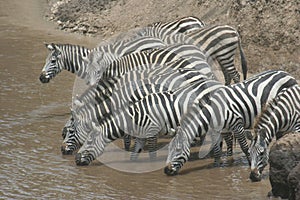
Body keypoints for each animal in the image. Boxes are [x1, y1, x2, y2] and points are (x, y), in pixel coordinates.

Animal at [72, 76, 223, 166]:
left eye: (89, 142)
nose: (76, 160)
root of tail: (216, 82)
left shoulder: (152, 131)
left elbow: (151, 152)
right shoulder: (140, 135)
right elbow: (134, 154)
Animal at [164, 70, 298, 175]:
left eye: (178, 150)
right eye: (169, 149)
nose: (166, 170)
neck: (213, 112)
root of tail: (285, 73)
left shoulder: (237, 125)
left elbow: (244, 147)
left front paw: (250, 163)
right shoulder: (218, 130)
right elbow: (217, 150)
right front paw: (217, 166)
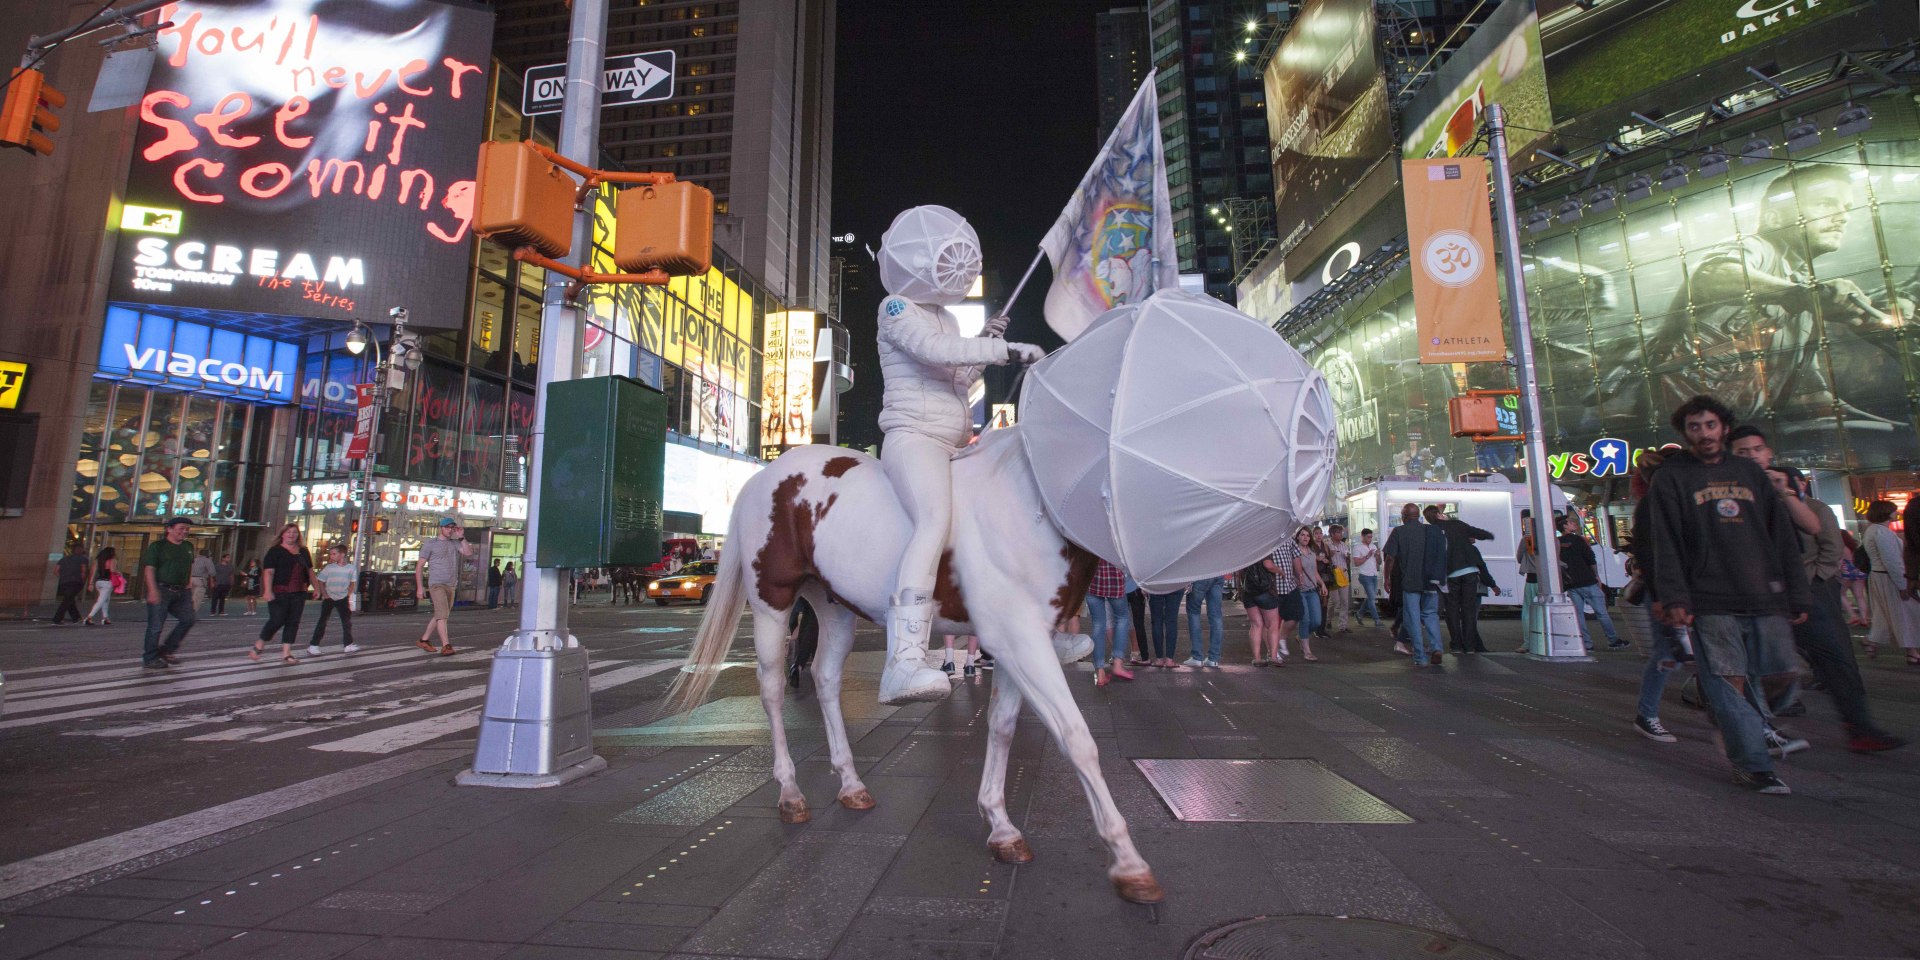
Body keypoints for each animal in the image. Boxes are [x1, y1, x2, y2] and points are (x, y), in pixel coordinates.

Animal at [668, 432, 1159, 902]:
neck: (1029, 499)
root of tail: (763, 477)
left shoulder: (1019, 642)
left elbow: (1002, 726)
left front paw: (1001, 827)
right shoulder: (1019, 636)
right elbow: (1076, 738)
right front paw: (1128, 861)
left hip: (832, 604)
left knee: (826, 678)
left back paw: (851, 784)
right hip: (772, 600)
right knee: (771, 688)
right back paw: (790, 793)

⁂

# [Work instructions]
The whole listing is to be duplicated verbatim, apart from its images.

# [Expected answer]
Body keypoints for each animal in the image. Boxes are [x1, y1, x2, y2] and points are (x, y), in pixel coordinates.

Animal at [72, 76, 223, 166]:
left eye: (89, 142)
nose: (76, 160)
root of tail: (216, 82)
left shoulder: (152, 131)
left elbow: (151, 152)
right shoulder: (140, 135)
right elbow: (134, 154)
Animal at [164, 70, 298, 175]:
left eye: (178, 150)
right eye: (169, 149)
nose: (166, 170)
neck: (213, 112)
root of tail: (285, 73)
left shoulder: (237, 125)
left elbow: (244, 147)
left front paw: (250, 163)
right shoulder: (218, 130)
right elbow: (217, 150)
right front paw: (217, 166)
Body keypoints for each animal in the image. Boxes are [x1, y1, x2, y2] and points are (x, y), in pixel coordinates.

Animal at [668, 432, 1159, 902]:
neck: (1029, 499)
root of tail: (763, 477)
left shoulder: (1019, 642)
left elbow: (1002, 726)
left front paw: (1001, 827)
right shoulder: (1019, 636)
right elbow: (1076, 738)
right front paw: (1128, 861)
left hip: (832, 604)
left knee: (826, 678)
left back paw: (851, 784)
right hip: (772, 600)
right knee: (771, 688)
right back paw: (790, 793)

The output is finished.